I would like to verify that these functions :
F1=(sqrt(3)sinh(sqrt(3)x)+3sin(x))/(3cos(x)+4-cosh(sqrt(3)*x))
F2=(2sqrt(3)sin((1/2)x)sinh((1/2)sqrt(3)x)+6cos((1/2)x)cosh((1/2)sqrt(3)x))/(3cos(x)+4-cosh(sqrt(3)*x))
G1=(4sqrt(3)cos((1/2)x)sinh((1/2)sqrt(3)x))/(3cos(x)+4-cosh(sqrt(3)x))
G2=(6cos((1/2)x)cosh((1/2)sqrt(3)x)+2sqrt(3)sin((1/2)x)sinh((1/2)sqrt(3)x)+2-2cos(sqrt(3)x))/(3cos(x)+4-cosh(sqrt(3)*x))

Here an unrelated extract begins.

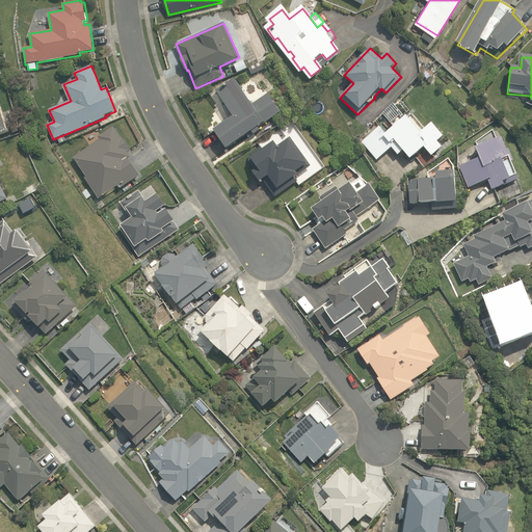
[(214,130),(228,149),(253,131),(255,135),(262,130),(260,127),(266,123),(265,122),(281,110),(267,91),(251,103),(234,77),(216,90),(212,97),(228,120),(227,121),(214,130)]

are a solution to the system of differential equations:
diff(F1)=F2^2
diff(F2) == F1*F2+G1
diff(G1) == F2*(F2-G2)+F2
diff(G2) == F2*(F1-G1)+G1.
Now, i have tried to solve the system directly with "desolve_system" which obviously didn't work. After that i just differentiated the functions above using sage and hoped that sage could somehow verify that e.g F1'=F2^2 but sadly i couldn't show that this was equal because they had such different forms that sage didn't recognize them as equal. But i know for a fact that these functions satisfy the system of DE. is there any way i could prove this using sage, and if so: how could i do it? and i am looking for an algebraic solution not a numeric one.
I would appreciate any answert to my post